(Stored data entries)
= = = =

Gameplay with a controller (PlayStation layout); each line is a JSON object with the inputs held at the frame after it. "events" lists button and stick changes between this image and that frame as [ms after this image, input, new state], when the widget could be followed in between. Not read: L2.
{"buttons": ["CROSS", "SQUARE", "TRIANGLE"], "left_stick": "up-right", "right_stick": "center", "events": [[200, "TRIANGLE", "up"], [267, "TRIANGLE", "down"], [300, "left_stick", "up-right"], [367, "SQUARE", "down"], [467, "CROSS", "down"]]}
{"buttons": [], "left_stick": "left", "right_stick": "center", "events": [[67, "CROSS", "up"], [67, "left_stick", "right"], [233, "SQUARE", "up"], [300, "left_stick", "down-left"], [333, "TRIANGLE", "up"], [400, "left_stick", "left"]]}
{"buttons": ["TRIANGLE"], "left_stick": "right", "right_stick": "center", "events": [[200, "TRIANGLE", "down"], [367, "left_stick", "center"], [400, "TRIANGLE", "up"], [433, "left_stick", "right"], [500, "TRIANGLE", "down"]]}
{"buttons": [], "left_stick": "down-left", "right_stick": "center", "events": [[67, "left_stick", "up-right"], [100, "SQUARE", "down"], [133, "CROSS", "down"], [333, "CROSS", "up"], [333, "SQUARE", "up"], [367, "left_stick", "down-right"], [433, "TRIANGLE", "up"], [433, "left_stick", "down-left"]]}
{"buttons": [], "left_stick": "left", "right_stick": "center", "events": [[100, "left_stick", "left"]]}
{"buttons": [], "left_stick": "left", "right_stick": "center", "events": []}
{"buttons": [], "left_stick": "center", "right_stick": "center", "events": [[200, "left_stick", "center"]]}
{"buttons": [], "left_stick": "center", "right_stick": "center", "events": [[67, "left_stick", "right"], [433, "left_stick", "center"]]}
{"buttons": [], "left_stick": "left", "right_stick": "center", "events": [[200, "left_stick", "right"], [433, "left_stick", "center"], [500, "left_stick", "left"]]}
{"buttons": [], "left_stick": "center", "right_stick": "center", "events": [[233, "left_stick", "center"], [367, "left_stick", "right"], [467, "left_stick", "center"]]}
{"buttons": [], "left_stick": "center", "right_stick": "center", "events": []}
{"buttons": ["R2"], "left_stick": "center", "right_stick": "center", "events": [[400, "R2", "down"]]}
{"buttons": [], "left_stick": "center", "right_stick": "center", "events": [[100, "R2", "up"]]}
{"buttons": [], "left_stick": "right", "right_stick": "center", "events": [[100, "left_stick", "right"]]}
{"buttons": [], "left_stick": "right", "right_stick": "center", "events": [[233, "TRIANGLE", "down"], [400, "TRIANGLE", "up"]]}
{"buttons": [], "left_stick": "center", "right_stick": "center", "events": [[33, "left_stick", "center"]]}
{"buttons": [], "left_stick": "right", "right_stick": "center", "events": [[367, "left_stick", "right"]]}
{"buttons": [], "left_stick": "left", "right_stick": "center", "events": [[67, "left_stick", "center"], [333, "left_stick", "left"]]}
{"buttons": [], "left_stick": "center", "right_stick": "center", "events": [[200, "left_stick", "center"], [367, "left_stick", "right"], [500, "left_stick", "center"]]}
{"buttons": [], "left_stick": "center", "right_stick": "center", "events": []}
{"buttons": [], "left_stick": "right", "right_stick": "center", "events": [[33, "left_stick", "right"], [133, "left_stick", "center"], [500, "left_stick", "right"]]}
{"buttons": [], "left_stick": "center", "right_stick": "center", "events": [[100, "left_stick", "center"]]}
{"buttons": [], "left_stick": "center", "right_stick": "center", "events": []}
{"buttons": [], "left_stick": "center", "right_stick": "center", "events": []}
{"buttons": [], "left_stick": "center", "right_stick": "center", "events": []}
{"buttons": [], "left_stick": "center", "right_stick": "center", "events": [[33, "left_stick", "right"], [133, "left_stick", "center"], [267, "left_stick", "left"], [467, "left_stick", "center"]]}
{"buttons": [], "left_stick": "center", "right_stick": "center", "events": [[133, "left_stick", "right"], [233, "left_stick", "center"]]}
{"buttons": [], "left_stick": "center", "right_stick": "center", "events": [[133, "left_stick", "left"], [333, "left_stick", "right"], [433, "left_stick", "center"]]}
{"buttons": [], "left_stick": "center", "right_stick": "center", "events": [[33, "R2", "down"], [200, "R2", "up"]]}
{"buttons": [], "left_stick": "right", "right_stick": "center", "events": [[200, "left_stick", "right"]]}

= = = =

Work request ▸
The records above must be retyped in full, exactly.

Result of this exercise ▸
Gameplay with a controller (PlayStation layout); each line is a JSON object with the inputs held at the frame after it. "events" lists button and stick changes between this image and that frame as [ms after this image, input, new state], when the widget could be followed in between. Not read: L2.
{"buttons": ["CROSS", "SQUARE", "TRIANGLE"], "left_stick": "up-right", "right_stick": "center", "events": [[200, "TRIANGLE", "up"], [267, "TRIANGLE", "down"], [300, "left_stick", "up-right"], [367, "SQUARE", "down"], [467, "CROSS", "down"]]}
{"buttons": [], "left_stick": "left", "right_stick": "center", "events": [[67, "CROSS", "up"], [67, "left_stick", "right"], [233, "SQUARE", "up"], [300, "left_stick", "down-left"], [333, "TRIANGLE", "up"], [400, "left_stick", "left"]]}
{"buttons": ["TRIANGLE"], "left_stick": "right", "right_stick": "center", "events": [[200, "TRIANGLE", "down"], [367, "left_stick", "center"], [400, "TRIANGLE", "up"], [433, "left_stick", "right"], [500, "TRIANGLE", "down"]]}
{"buttons": [], "left_stick": "down-left", "right_stick": "center", "events": [[67, "left_stick", "up-right"], [100, "SQUARE", "down"], [133, "CROSS", "down"], [333, "CROSS", "up"], [333, "SQUARE", "up"], [367, "left_stick", "down-right"], [433, "TRIANGLE", "up"], [433, "left_stick", "down-left"]]}
{"buttons": [], "left_stick": "left", "right_stick": "center", "events": [[100, "left_stick", "left"]]}
{"buttons": [], "left_stick": "left", "right_stick": "center", "events": []}
{"buttons": [], "left_stick": "center", "right_stick": "center", "events": [[200, "left_stick", "center"]]}
{"buttons": [], "left_stick": "center", "right_stick": "center", "events": [[67, "left_stick", "right"], [433, "left_stick", "center"]]}
{"buttons": [], "left_stick": "left", "right_stick": "center", "events": [[200, "left_stick", "right"], [433, "left_stick", "center"], [500, "left_stick", "left"]]}
{"buttons": [], "left_stick": "center", "right_stick": "center", "events": [[233, "left_stick", "center"], [367, "left_stick", "right"], [467, "left_stick", "center"]]}
{"buttons": [], "left_stick": "center", "right_stick": "center", "events": []}
{"buttons": ["R2"], "left_stick": "center", "right_stick": "center", "events": [[400, "R2", "down"]]}
{"buttons": [], "left_stick": "center", "right_stick": "center", "events": [[100, "R2", "up"]]}
{"buttons": [], "left_stick": "right", "right_stick": "center", "events": [[100, "left_stick", "right"]]}
{"buttons": [], "left_stick": "right", "right_stick": "center", "events": [[233, "TRIANGLE", "down"], [400, "TRIANGLE", "up"]]}
{"buttons": [], "left_stick": "center", "right_stick": "center", "events": [[33, "left_stick", "center"]]}
{"buttons": [], "left_stick": "right", "right_stick": "center", "events": [[367, "left_stick", "right"]]}
{"buttons": [], "left_stick": "left", "right_stick": "center", "events": [[67, "left_stick", "center"], [333, "left_stick", "left"]]}
{"buttons": [], "left_stick": "center", "right_stick": "center", "events": [[200, "left_stick", "center"], [367, "left_stick", "right"], [500, "left_stick", "center"]]}
{"buttons": [], "left_stick": "center", "right_stick": "center", "events": []}
{"buttons": [], "left_stick": "right", "right_stick": "center", "events": [[33, "left_stick", "right"], [133, "left_stick", "center"], [500, "left_stick", "right"]]}
{"buttons": [], "left_stick": "center", "right_stick": "center", "events": [[100, "left_stick", "center"]]}
{"buttons": [], "left_stick": "center", "right_stick": "center", "events": []}
{"buttons": [], "left_stick": "center", "right_stick": "center", "events": []}
{"buttons": [], "left_stick": "center", "right_stick": "center", "events": []}
{"buttons": [], "left_stick": "center", "right_stick": "center", "events": [[33, "left_stick", "right"], [133, "left_stick", "center"], [267, "left_stick", "left"], [467, "left_stick", "center"]]}
{"buttons": [], "left_stick": "center", "right_stick": "center", "events": [[133, "left_stick", "right"], [233, "left_stick", "center"]]}
{"buttons": [], "left_stick": "center", "right_stick": "center", "events": [[133, "left_stick", "left"], [333, "left_stick", "right"], [433, "left_stick", "center"]]}
{"buttons": [], "left_stick": "center", "right_stick": "center", "events": [[33, "R2", "down"], [200, "R2", "up"]]}
{"buttons": [], "left_stick": "right", "right_stick": "center", "events": [[200, "left_stick", "right"]]}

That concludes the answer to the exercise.